- _Task A_
Find each line in the records that contains the string "time", and copy every such line.

BY Rajendra Prasad Koirala
The last 20 years have seen an increasing recognition of the importance of human resource management (HRM) in both academia and industry. Consequently, a significant amount of literature has been written on the subject. This has also led to the emergence of new academic fields, such as strategic and international human resource management.
In the twenty-first century, the ability of managers to understand the dynamics of HRM in diverse regions of the world will greatly impact their performance. This is due to the rapid globalisation of business and the growing significance of emerging markets. While there is a wealth of information available on HRM practices in industrialised nations, there is limited data on the dynamics of HRM in developing countries. Global executives have come to recognise that HRM strategies vary greatly from one country to another, and solutions that work in one country may not be applicable elsewhere. With the increasing importance of developing countries in the global economy, as suppliers of low-cost resources, buyers, competitors, capital users, and the homes of a majority of multinational corporations' foreign direct investments, it is crucial for both academics and practitioners to understand how human resources are managed in these countries.

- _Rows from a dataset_
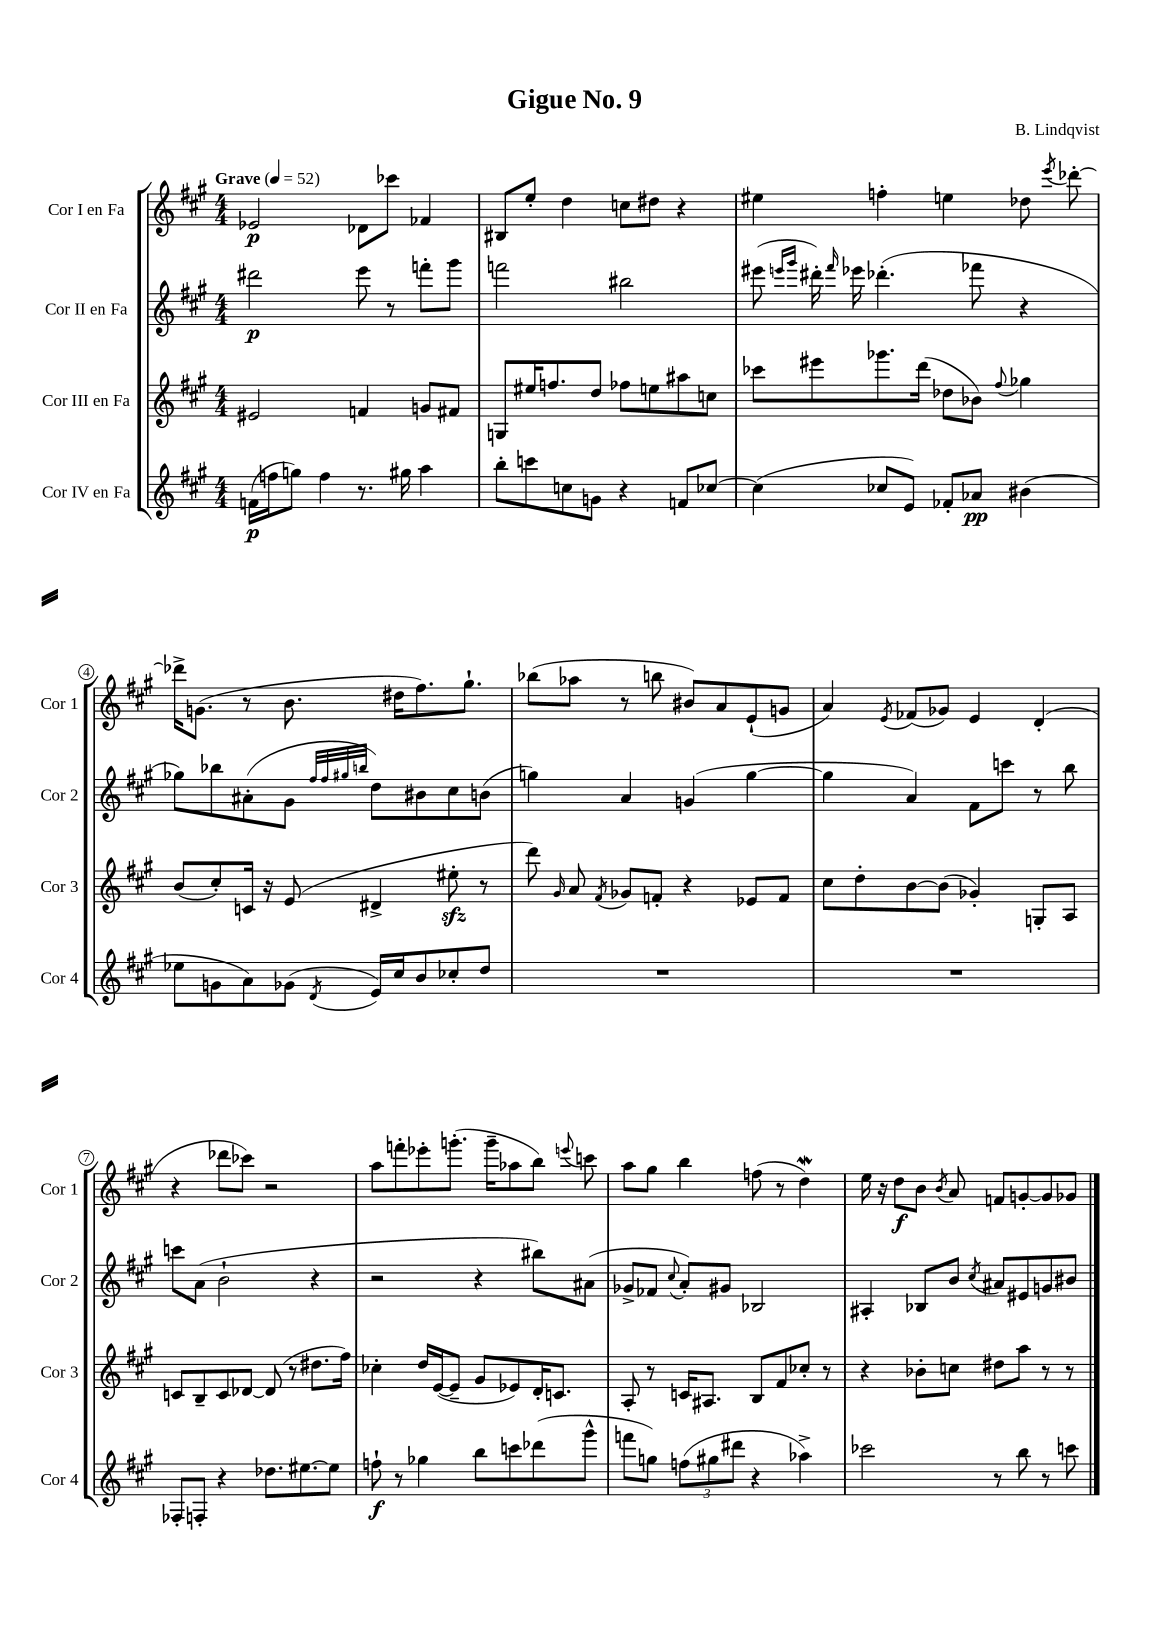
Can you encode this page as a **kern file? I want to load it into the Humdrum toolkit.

**kern	**dynam	**kern	**kern	**dynam	**kern	**dynam
*part4	*part4	*part3	*part2	*part2	*part1	*part1
*staff4	*staff4	*staff3	*staff2	*staff2	*staff1	*staff1
*I"Cor IV en Fa	*	*I"Cor III en Fa	*I"Cor II en Fa	*	*I"Cor I en Fa	*
*I'Cor 4	*	*I'Cor 3	*I'Cor 2	*	*I'Cor 1	*
*clefG2	*	*clefG2	*clefG2	*	*clefG2	*
*k[f#c#g#]	*	*k[f#c#g#]	*k[f#c#g#]	*	*k[f#c#g#]	*
*M4/4	*	*M4/4	*M4/4	*	*M4/4	*
*MM52	*	*MM52	*MM52	*	*MM52	*
=1	=1	=1	=1	=1	=1	=1
!	!	!	!	!	!LO:TX:a:B:t=Grave	!
(16fn\LL	p	2e#X/	2ddd#X\	p	2e-X/	p
16ffn\J	.	.	.	.	.	.
8ggn\J)	.	.	.	.	.	.
4ff\	.	.	.	.	.	.
8.r	.	4fn/	8eee\	.	8d-X\L	.
.	.	.	8r	.	8ccc-X\J	.
16gg#X\	.	.	.	.	.	.
4aa\	.	8gn/L	8fffn'\L	.	4f-X/	.
.	.	8f#X/J	8ggg#\J	.	.	.
=2	=2	=2	=2	=2	=2	=2
8bb'\L	.	8Gn/L	2fffn\	.	8B#X/L	.
8cccn\	.	16ee#X/K	.	.	8ee'/J	.
.	.	8.ffn/	.	.	.	.
8ccn\	.	.	.	.	4dd\	.
8gn\J	.	8dd/J	.	.	.	.
4r	.	8ff-X\L	2bb#X\	.	8ccn\L	.
.	.	8een\	.	.	8dd#X\J	.
8fn/L	.	8aa#X\	.	.	4r	.
[8cc-X/J	.	8ccn\J	.	.	.	.
=3	=3	=3	=3	=3	=3	=3
(4cc-\]	.	8ccc-X\L	(8eee#X\	.	4ee#X\	.
.	.	.	16qqeeen/LL	.	.	.
.	.	.	16qqggg#/JJ	.	.	.
.	.	8eee#X\	16ddd#X'\)	.	.	.
.	.	.	16qqfff#/	.	.	.
.	.	.	16eee-X\	.	.	.
8cc-X/L	.	8.ggg-X\	(4.ddd-X'\	.	4ffn'\	.
8e/J)	.	.	.	.	.	.
.	.	(16ddd\Jk	.	.	.	.
8f-X'/L	.	8dd-X\L	.	.	4een\	.
8a-X/J	pp	8b-X\J)	8fff-X\	.	.	.
.	.	8qqff#/	.	.	.	.
(4b#X\	.	4gg-X\	4r	.	8dd-X\	.
.	.	.	.	.	8qeee/	.
.	.	.	.	.	[8ddd-X'\	.
!!LO:LB:g=z
=4	=4	=4	=4	=4	=4	=4
8ee-X\L	.	(8b/L	8gg-X\L)	.	16ddd-X^\KL]	.
.	.	.	.	.	(8.gn\J	.
8gn\	.	8cc#'/)	8bb-X\	.	.	.
8a\)	.	16cn/Jk	(8a#X'\	.	8r	.
.	.	16r	.	.	.	.
(8g-X\J	.	(8e/	8g#\J	.	8.b\	.
.	.	.	32qqff#/LLL	.	.	.
.	.	.	32qqff#/	.	.	.
.	.	.	32qqgg#X/	.	.	.
8qd/	.	.	32qqbbn/JJJ	.	.	.
16e/LL)	.	4d#X^/	8dd\L)	.	.	.
16cc#/J	.	.	.	.	16dd#X\KL	.
8b/	.	.	8b#X\	.	8.ff#\)	.
8cc-X'/	.	8ee#Xzz'\	8cc#\	.	.	.
.	.	.	.	.	8.gg#`\J	.
8dd/J	.	8r	(8bn\J	.	.	.
=5	=5	=5	=5	=5	=5	=5
1r	.	8ddd\)	4ggn\)	.	(8bb-X\L	.
.	.	16qqg#/	.	.	.	.
.	.	8a/	.	.	8aa-X\J	.
.	.	8qf#/	.	.	.	.
.	.	8g-X/L	4a/	.	8r	.
.	.	8fn'/J	.	.	8bbn\	.
.	.	4r	(4gn/	.	8b#X/L)	.
.	.	.	.	.	8a/	.
.	.	8e-X/L	[4gg\	.	(8e`/	.
.	.	8f/J	.	.	8gn/J	.
=6	=6	=6	=6	=6	=6	=6
1r	.	8cc#\L	4gg\]	.	4a/)	.
.	.	8dd'\	.	.	.	.
.	.	.	.	.	8qe/	.
.	.	[8b\	4a/)	.	(8f-X/L	.
.	.	(8b\J]	.	.	8g-X/J)	.
.	.	4g-X'/)	8f#\L	.	4e/	.
.	.	.	8cccn\J	.	.	.
.	.	8Gn'/L	8r	.	(4d'/	.
.	.	8A/J	8bb\	.	.	.
!!LO:LB:g=z
=7	=7	=7	=7	=7	=7	=7
8F-X'/L	.	8cn/L	8cccn\L	.	4r	.
8Fn'/J	.	8B~/	(8a\J	.	.	.
4r	.	8c/	2b`\	.	8ddd-X\L	.
.	.	[8d-X/J	.	.	8ccc-X\J)	.
8.dd-X\L	.	(8d-/]	.	.	2r	.
.	.	8r	.	.	.	.
[8.ee#X\	.	.	.	.	.	.
.	.	8.dd#X\L	4r	.	.	.
8ee#\J]	.	.	.	.	.	.
.	.	16ff#\Jk)	.	.	.	.
=8	=8	=8	=8	=8	=8	=8
8ffn`\	f	4cc-X'\	2r	.	8aa\L	.
8r	.	.	.	.	8fffn'\	.
4gg-X\	.	16dd/LL	.	.	8eee-X'\	.
.	.	([16e/J	.	.	.	.
.	.	8e~/J]	.	.	(8.gggn'\J	.
8bb\L	.	8g#/L	4r	.	.	.
.	.	.	.	.	16ggg~\KL	.
8cccn\	.	8e-X/)	.	.	8aa-X\	.
(8ddd-X\	.	16d'/K	8bb#X\L)	.	8bb\J)	.
.	.	8.cn/J	.	.	.	.
.	.	.	.	.	8qqeeen/	.
8ggg#^^\J	.	.	(8a#X\J	.	8cccn\	.
=9	=9	=9	=9	=9	=9	=9
8fffn\L	.	8A'/	8g-X^/L	.	8aa\L	.
8ggn\J)	.	8r	8f-X/J	.	8gg#\J	.
.	.	.	8qqcc#/	.	.	.
(12ffn\L	.	16cn/KL	8a'/L)	.	4bb\	.
.	.	8.A#X/J	.	.	.	.
12gg#X\	.	.	.	.	.	.
.	.	.	8g#X/J	.	.	.
12ddd#X\J	.	.	.	.	.	.
4r	.	8B/L	2B-X/	.	(8ffn\	.
.	.	8f#/	.	.	8r	.
4aa-X^\)	.	8cc-X'/J	.	.	4ddw\)	.
.	.	8r	.	.	.	.
=10	=10	=10	=10	=10	=10	=10
2ccc-X\	.	4r	4A#X'/	.	16ee\	.
.	.	.	.	.	16r	.
.	.	.	.	.	8dd\L	f
.	.	8b-X'\L	8B-X/L	.	8b\J	.
.	.	.	.	.	8qb/	.
.	.	8ccn\J	8b/J	.	8a/	.
.	.	.	8qcc#/	.	.	.
8r	.	8dd#X\L	8a#X/L	.	8fn/L	.
8bb\	.	8aa\J	8e#X/	.	[8gn'/	.
8r	.	8r	8gn/	.	8g/]	.
8cccn\	.	8r	8b#X/J	.	8g-X/J	.
==	==	==	==	==	==	==
*-	*-	*-	*-	*-	*-	*-
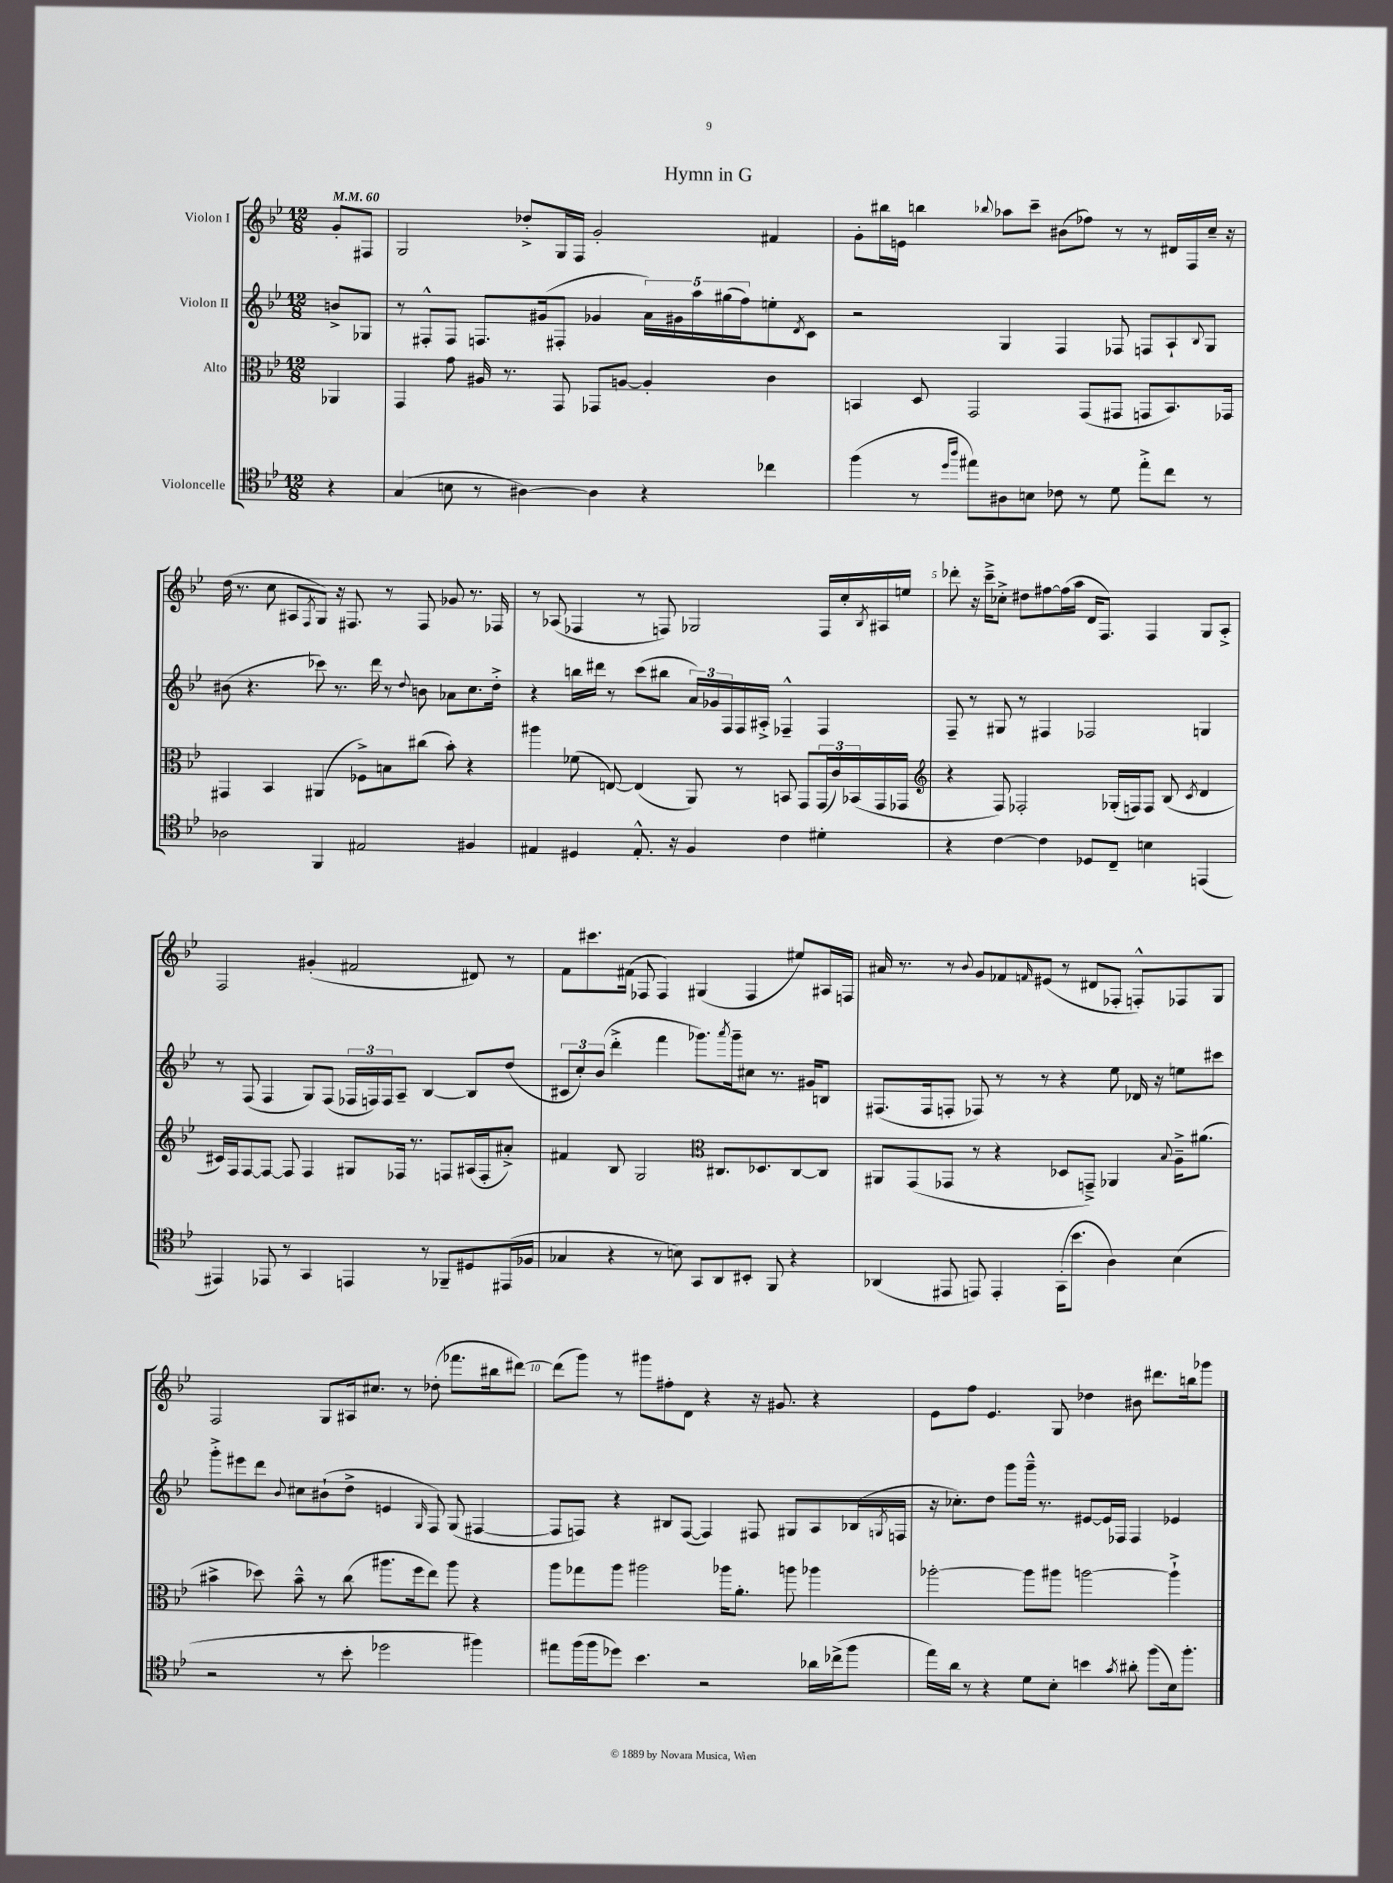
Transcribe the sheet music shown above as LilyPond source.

\header { title = "Hymn in G" }
<<
\new StaffGroup <<
\new Staff = "s0" \with { instrumentName = "Violon I" } {
    \clef treble \key bes \major \numericTimeSignature \time 12/8 \partial 4 \tempo 4 = 60
    g'8-. fis8 |
    g2 des''8-.-> g16 f16 g'2-. fis'4 |
    g'8-. bis''16 e'16 b''4 \appoggiatura { bes''8 } aes''8 c'''8-- bis'8( fes''8) r8 r8 dis'16 f16 c''16-- r16 |
    d''16( r8. c''8 ais8 \acciaccatura { f8 } g8) r16 fis8. r8 fis8 ges'8 r8. fes16 |
    r8 aes8( fes4 r8 f8) ges2 f16 c''16-. \acciaccatura { bes8 } ais16 e''16 |
    des'''8-. r16 c'''16---> ces''8-.-> dis''8 fis''8~ fis''16( a''16 d'16 f8.) f4 g8 a8-.-> |
    f2 gis'4-.( fis'2 dis'8) r8 |
    f'8 cis'''8. fis'16( fes8 fes4) gis4( fes4 eis''8) ais16 f16 |
    ais'16 r8. r8 \appoggiatura { bes'8 } g'8 fes'8 \grace { f'16 } eis'8( r8 dis'8 fes8-. f8-.-^) fes8 g8 |
    f2 g8 ais16 cis''8. r8 des''8-.( fes'''8. bis''16 dis'''8~) |
    dis'''8( g'''8) r8 gis'''8 fis''8-. d'8 r4 r16 gis'8. r4 |
    ees'8 f''8 ees'4. g8 des''4 bis'8 dis'''8. b''16 ges'''8 \bar "|." |
}
\new Staff = "s1" \with { instrumentName = "Violon II" } {
    \clef treble \key bes \major \numericTimeSignature \time 12/8 \partial 4
    b'8-> ges8 |
    r8 fis8-.-^ fis8 f8. gis'16( fis8-. ges'4 \tuplet 5/4 { a'16) gis'16 a''16 gis''16( f''16) } e''8-. \acciaccatura { d'8 } c'8 |
    r2 g4 f4 fes8 f8 a8-! \appoggiatura { bes8 } g8 |
    bis'8( r4. ces'''8) r8. d'''16 r8 \appoggiatura { d''8 } b'8 aes'8 c''8. d''16-.-> |
    r4 b''16 dis'''16 r8 c'''8( bis''8 \tuplet 3/2 { a'16) ges'16 f16 } f16 ais16-.-> fes4---^ fes4 |
    f8-- r8 gis8 r8 fis4 fes2 g4 |
    r8 f8( f4 g8) f8( \tuplet 3/2 { fes16 f16) f16 } a8-- bes4~ bes8 d''8( |
    \tuplet 3/2 { cis'8 c''8-.) bes'8( } d'''4-.-> f'''4 ges'''8.) \acciaccatura { a'''8 } ges'''16-- cis''8 r8. gis'16 b8 |
    fis8.( fis16 f8-. fes8) r8 r8 r4 ees''8 des'16 r16 e''8 cis'''8 |
    g'''8-.-> eis'''8 d'''8 \appoggiatura { bes'8 } cis''8 bis'8-!( d''8-> e'4 \grace { g16 } f8) g8( fis4~ |
    fis8 f8) r4 bis8 f8~( f4) fis8 gis8 a8 bes16( \acciaccatura { g8 } f16 |
    r16 ces''8.-.) d''8 g'''8 g'''16---^ r8. eis'8~ eis'16 fes16 fes4 ees'4 \bar "|." |
}
\new Staff = "s2" \with { instrumentName = "Alto" } {
    \clef alto \key bes \major \numericTimeSignature \time 12/8 \partial 4
    aes,4 |
    g,4 g'8 ais16 r8. g,8 ges,8 a8~ a4-. c'4 |
    b,4 d8 g,2 g,8( gis,8 g,8 b,8.) ges,16 |
    gis,4 bes,4 ais,4( fes8->) b8 cis''8( bes'8-.) r4 |
    ais''4 fes'8( e8~) e4( a,8) r8 b,8 g,8 \tuplet 3/2 { g,16( c'16) bes,16( } g,16 ges,16 |
    \clef treble r4 f8) fes2-. ges16-.( f16) f8 bes8( \acciaccatura { c'8 } d'4 |
    cis'16) f16 f8~ f8~ f8 f4 gis8 fes16 r8. f8 ais16( f16-. ais'8-.->) |
    fis'4 bes8 g2 \clef alto cis8. des8. cis8~ cis8 |
    ais,8 g,8( ges,8 r8 r4 des8 g,8--->) aes,4 \appoggiatura { bes8 } a16---> ais'8.( |
    bis'4-> des''8) bis'8---^ r8 c''8( ais''8. f''16 ees''8) ais''8 r4 |
    a''8 ges''8 a''8 ais''2 aes''16 a'8.-. a''8 aes''4 |
    aes''2~-. aes''8 ais''8 a''2~ a''4-!-> \bar "|." |
}
\new Staff = "s3" \with { instrumentName = "Violoncelle" } {
    \clef tenor \key bes \major \numericTimeSignature \time 12/8 \partial 4
    r4 |
    g4( b8 r8 ais4~) ais4 r4 ces''4 |
    f''4( r8 \grace { d''16 a''16 } eis''8) ais8 b8 ces'8 r8 d'8 eis''8-.-> c''8 r8 |
    aes2 f,4 eis2 fis4 |
    eis4 dis4 eis8.-.-^ r16 f4 c'4 dis'4-. |
    r4 c'4~ c'4 des8 c8-- b4 e,4( |
    eis,4) ees,8 r8 g,4 e,4 r8 fes,8-- dis8 eis,16( fes16 |
    ges4 r4 r8 b8) g,8 a,8 bis,8-. f,8 r4 |
    aes,4( eis,8 e,8) e,4-. g,16-.( bes'8. a4) bes4( |
    r2 r8 bes'8-. des''2 fis''4) |
    eis''8 f''16( f''16 des''8) bes'4. r2 aes'16 ces''16->( f''8 |
    ees''16) a'16 r8 r4 d'8 bes8-. b'4 \acciaccatura { g'8 } ais'8-. f''8( bes16) f''8.-. \bar "|." |
}
>>
>>
\layout { \context { \Score \override BarNumber.break-visibility = ##(#f #t #t) barNumberVisibility = #(every-nth-bar-number-visible 5) } }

- _Task B_
Duplicate the passage on human resource management, everything from "BY Rajendra Prasad" down to "human resource management.".

- _Expected answer A_
    \clef treble \key bes \major \numericTimeSignature \time 12/8 \partial 4 \tempo 4 = 60
    \clef treble \key bes \major \numericTimeSignature \time 12/8 \partial 4
    \clef alto \key bes \major \numericTimeSignature \time 12/8 \partial 4
    \clef tenor \key bes \major \numericTimeSignature \time 12/8 \partial 4

- _Expected answer B_
BY Rajendra Prasad Koirala
The last 20 years have seen an increasing recognition of the importance of human resource management (HRM) in both academia and industry. Consequently, a significant amount of literature has been written on the subject. This has also led to the emergence of new academic fields, such as strategic and international human resource management.